This Time, It’s War: Ayer’s Latest Depiction of Men Under Fire
At last leaving behind the pulpy, sometimes overly chewy cop action/dramas he’s been churning out, David Ayer returns with his most sobering film yet, Fury, reconstituting a title previously used famously by both Fritz Lang and Brian De Palma (both for very different purposes). His most homosocial film yet, Ayer delivers a sometimes grueling slog through the horrors of war, hardly shirking away from the excessive violence of the situation, even if the sexual depravities written off as necessary casualties transpire conveniently out of sight. Sometimes pretentious and sometimes straining a bit too hard for an extra degree of pathos, it’s nonetheless an arresting film that’s often unsettling and unpredictable.
“Fury” is the nickname of the M4 Sherman tank commanded by Don “Wardaddy” Collier (Brad Pitt), emblazoned in white paint on the barrel. He’s just lost one of his crewmembers, though Fury is still one of the luckier tanks since the Germans have outmanned and outgunned American forces on the ground, this despite Allied Forces being on the verge of winning the war. As they tour through Germany to capture towns that Hitler has ordered all citizens to mobilize within (or face execution), he receives a last minute replacement, Norman Ellison (Logan Lerman), a rookie that’s only been trained as a typist, unceremoniously plopped into combat. Ellison faces some razing from Wardaddy’s other grizzled crew members, including Trini “Gordo” Garcia (Michael Pena), Boyd “Bible” Swan (Shia LaBeouf), and Grady “Coon-Ass” Garcia (Joe Bernthal).
Of course, this isn’t the first time Brad Pitt’s starred as a Nazi killer, though the overblown black comedy of 2009’s Inglourious Basterds is nowhere to be seen here. We join the crew midstream in April of 1945, the downward slope of WWII, though the German tanks have severely out shown those of the Americans.’ The newest part of their crew, played by the fresh faced Logan Lerman, is also the weakest entry, though he’s supposed to serve as the audience’s entrance into this hellish pit. Wiping the shot off face of his predecessor from his seat inside the tank, it seems we’re in to witness a grueling journey. This overblown hazing iss a similar dynamic Ayer utilized in his screenplay for Training Day. And there’s certainly a barrage of violence and hatred that splashes excessively across the screen, though no worse than stuff Ayer already ushered us through in his urban landscapes of End of Watch (2012) or Sabotage (2013).
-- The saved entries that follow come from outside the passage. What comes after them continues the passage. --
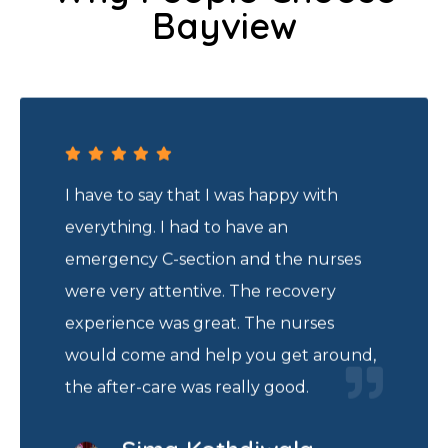
Bayview
I have to say that I was happy with
everything. I had to have an
emergency C-section and the nurses
were very attentive. The recovery
experience was great. The nurses
would come and help you get around,
the after-care was really good.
Brad Pitt is the resolute star of Fury, the human extension of the tank barreling and blasting enemy territory into resigned liberation. His is the best performance in the film, wearied, torn, sneaking off for private moments whenever he has the chance. The first town we see liberated finds us in an extended sequence where Pitt and Lerman have a quiet dalliance with the only women in the film, Anamaria Marinca and Alicia von Rittberg. It’s a scene that almost works satisfactorily, meant to show the likeness that these two men share in that they haven’t been lost to the uncivilized barbarism that’s going on just outside (likewise, Lerman’s character is seen reading Hemingway’s For Whom the Bell Tolls, a detail too pointed in this context). But it tries to force more drama into the material than is necessary between Rittberg and Lerman, a young actor trying valiantly to step outside of his adolescent shellshock that accompanies him in nearly every film. As Pitt’s crew have their way with a woman outside in the tank, an even more objectionable incident transpires in the apartment, though one cloaked in a message that time is short and life is precious, so pressured pleasure is to be expected (which explains why Ayer insists on forcing a more romantic connection between Rittberg and Lerman as it reads as a compensation, which may also be due to the lukewarm fervor on display).
As for Pitt’s three crew members, Ayer regular Michael Pena, Bernthal (still highly underrated) and LaBeouf are a believably motley band of brothers (even despite LaBeouf’s overboard bids for attention hidden in the process of ‘method’ acting, here unnecessarily removing a tooth prior to filming, just for extra texture). If the third act heroics ultimately seem counterproductive and unnecessary, Fury is a noble bid at depicting the horrors of war. Opening the same week in the US as Volker Schlondorff’s Diplomacy (sadly only playing in New York), which depicts a different behind-the-scenes glimpse at an attempt to save a city during liberation, there are a clearly a multitude of perspectives still to be examined from an incredibly dark historical chapter.